Download or read book Emotions and Daily Life in Colonial Mexico written by Javier Villa-Flores and published by University of New Mexico Press. This book was released on 2014 with total page 272 pages. Available in PDF, EPUB and Kindle. Book excerpt: The history of emotions is a new approach to social history, and this book is the first in English to systematically examine emotions in colonial Mexico. It is easy to assume that emotions are a given, unchanging aspect of human psychology. But the emotions we feel reflect the times in which we live. People express themselves within the norms and prescriptions particular to their society, their class, their ethnicity, and other factors. The essays collected here chart daily life through the study of sex and marriage, love, lust and jealousy, civic rituals and preaching, gambling and leisure, prayer and penance, and protest and rebellion. The first part of the book deals with how individuals experienced emotions on a personal level. The second group of essays explores the role of institutions in guiding and channeling the expression and the objects of emotions.
Download or read book Neuroscience and Social Science written by Agustín Ibáñez and published by Springer. This book was released on 2017-11-02 with total page 544 pages. Available in PDF, EPUB and Kindle. Book excerpt: This book seeks to build bridges between neuroscience and social science empirical researchers and theorists working around the world, integrating perspectives from both fields, separating real from spurious divides between them and delineating new challenges for future investigation.

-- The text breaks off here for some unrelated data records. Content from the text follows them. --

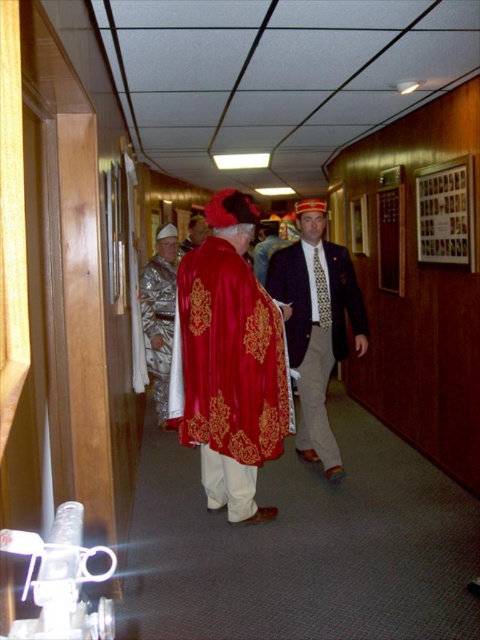
Question: Estimate the real-world distances between objects in this image. Which object is farther from the velvet red cape at center?

Choices:
 (A) velvet gold robe at center
 (B) velvet gold at center

Answer: (B)

Question: Can you confirm if velvet gold at center is thinner than velvet gold robe at center?

Choices:
 (A) no
 (B) yes

Answer: (A)

Question: Can you confirm if velvet gold at center is positioned above velvet suit at center?

Choices:
 (A) no
 (B) yes

Answer: (A)

Question: Which of the following is the farthest from the observer?

Choices:
 (A) (188, 236)
 (B) (301, 285)
 (C) (178, 289)

Answer: (A)

Question: Among these points, which one is nearest to the camera?

Choices:
 (A) (159, 310)
 (B) (222, 387)
 (C) (308, 410)
 (D) (201, 220)

Answer: (B)

Question: Is velvet gold at center to the right of velvet gold robe at center from the viewer's perspective?

Choices:
 (A) yes
 (B) no

Answer: (A)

Since its inception in the early 2000s, multilevel social neuroscience has dramatically reshaped our understanding of the affective and cultural dimensions of neurocognition. Thanks to its explanatory pluralism, this field has moved beyond long standing dichotomies and reductionisms, offering a neurobiological perspective on topics classically monopolized by non-scientific traditions, such as consciousness, subjectivity, and intersubjectivity. Moreover, it has forged new paths for dialogue with disciplines which directly address societal dynamics, such as economics, law, education, public policy making and sociology. At the same time, beyond internal changes in the field of neuroscience, new problems emerge in the dialogue with other disciplines. Neuroscience and Social Science – The Missing Link puts together contributions by experts interested in the convergences, divergences, and controversies across these fields. The volume presents empirical studies on the interplay between relevant levels of inquiry (neural, psychological, social), chapters rooted in specific scholarly traditions (neuroscience, sociology, philosophy of science, public policy making), as well as proposals of new theoretical foundations to enhance the rapprochement in question. By putting neuroscientists and social scientists face to face, the book promotes new reflections on this much needed marriage while opening opportunities for social neuroscience to plunge from the laboratory into the core of social life. This transdisciplinary approach makes Neuroscience and Social Science – The Missing Link an important resource for students, teachers, and researchers interested in the social dimension of human mind working in different fields, such as social neuroscience, social sciences, cognitive science, psychology, behavioral science, linguistics, and philosophy.